_Try it_:
Write the records out again exactly, leaving no images in.

_Recorded information_:
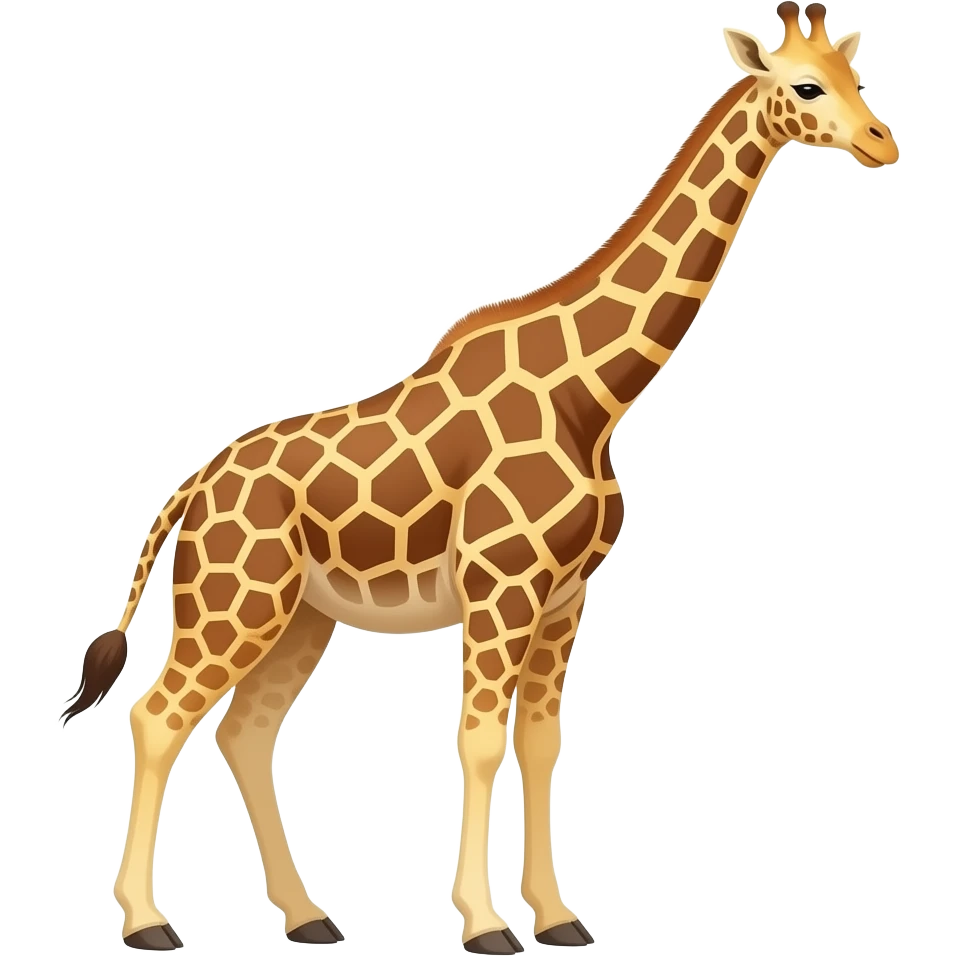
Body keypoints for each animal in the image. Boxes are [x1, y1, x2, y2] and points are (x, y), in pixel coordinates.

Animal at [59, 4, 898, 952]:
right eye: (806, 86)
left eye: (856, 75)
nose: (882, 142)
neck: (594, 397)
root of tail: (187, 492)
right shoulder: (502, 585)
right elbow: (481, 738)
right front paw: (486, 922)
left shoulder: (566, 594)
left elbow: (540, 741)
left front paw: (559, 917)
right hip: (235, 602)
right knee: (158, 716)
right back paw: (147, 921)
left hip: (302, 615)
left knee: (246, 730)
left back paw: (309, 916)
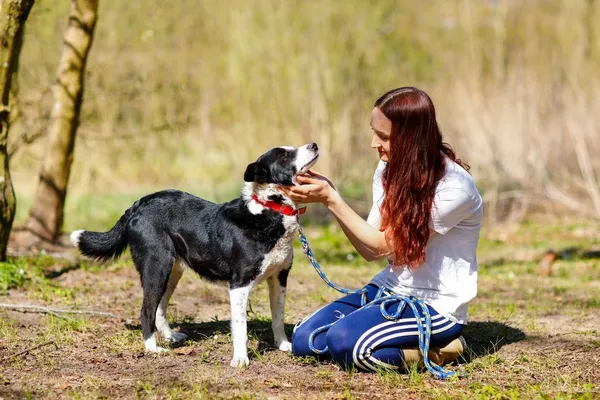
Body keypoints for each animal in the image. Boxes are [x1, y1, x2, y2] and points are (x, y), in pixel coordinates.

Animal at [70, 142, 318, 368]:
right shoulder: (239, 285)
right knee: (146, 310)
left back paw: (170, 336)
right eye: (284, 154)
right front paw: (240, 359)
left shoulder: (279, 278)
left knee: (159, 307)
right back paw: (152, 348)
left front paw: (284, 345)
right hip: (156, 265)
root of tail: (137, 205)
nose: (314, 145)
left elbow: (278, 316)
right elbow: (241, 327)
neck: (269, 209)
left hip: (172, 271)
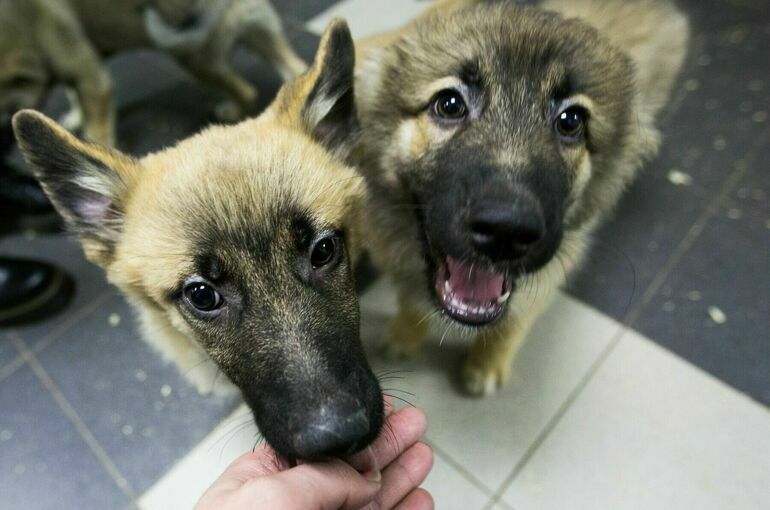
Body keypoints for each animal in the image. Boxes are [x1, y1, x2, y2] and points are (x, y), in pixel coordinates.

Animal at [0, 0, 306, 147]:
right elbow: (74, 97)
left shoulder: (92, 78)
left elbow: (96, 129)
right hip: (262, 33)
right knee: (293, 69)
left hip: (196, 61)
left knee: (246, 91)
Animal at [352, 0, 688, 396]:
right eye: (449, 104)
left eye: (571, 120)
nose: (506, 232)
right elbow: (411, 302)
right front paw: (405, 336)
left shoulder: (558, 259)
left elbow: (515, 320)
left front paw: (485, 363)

_Reply_:
Body keypoints for each animal in the image. Boxes are [x1, y1, x2, y2] and points are (x, y), in pixel coordinates.

Animal at [59, 4, 898, 952]:
right eye: (806, 86)
left eye: (856, 75)
nose: (882, 142)
neck: (594, 397)
root of tail: (187, 492)
right shoulder: (502, 585)
right elbow: (481, 738)
right front paw: (486, 922)
left shoulder: (566, 594)
left elbow: (540, 741)
left front paw: (559, 917)
right hip: (235, 602)
right knee: (158, 716)
right back paw: (147, 921)
left hip: (302, 615)
left knee: (246, 730)
left back paw: (309, 916)
Body keypoints for each animal in the image. Boxes are [x1, y1, x2, y2] and points are (x, y), in pixel coordinates.

Animal at [70, 142, 318, 368]:
right shoulder: (239, 285)
right knee: (146, 310)
left back paw: (170, 336)
right eye: (284, 154)
right front paw: (240, 359)
left shoulder: (279, 278)
left knee: (159, 307)
right back paw: (152, 348)
left front paw: (284, 345)
right hip: (156, 265)
root of tail: (137, 205)
nose: (314, 145)
left elbow: (278, 316)
right elbow: (241, 327)
neck: (269, 209)
left hip: (172, 271)
Body keypoints for each animal in the image. Boxes are [x1, y1, x2, y2] and points are (x, y), in pixel coordinates.

Animal at [0, 0, 306, 147]:
right elbow: (74, 97)
left shoulder: (92, 78)
left elbow: (96, 129)
right hip: (262, 33)
right knee: (293, 69)
left hip: (196, 61)
left knee: (246, 91)
Animal at [352, 0, 688, 396]:
right eye: (449, 104)
left eye: (571, 120)
nose: (506, 232)
right elbow: (411, 302)
right front paw: (405, 336)
left shoulder: (558, 259)
left elbow: (515, 320)
left front paw: (485, 363)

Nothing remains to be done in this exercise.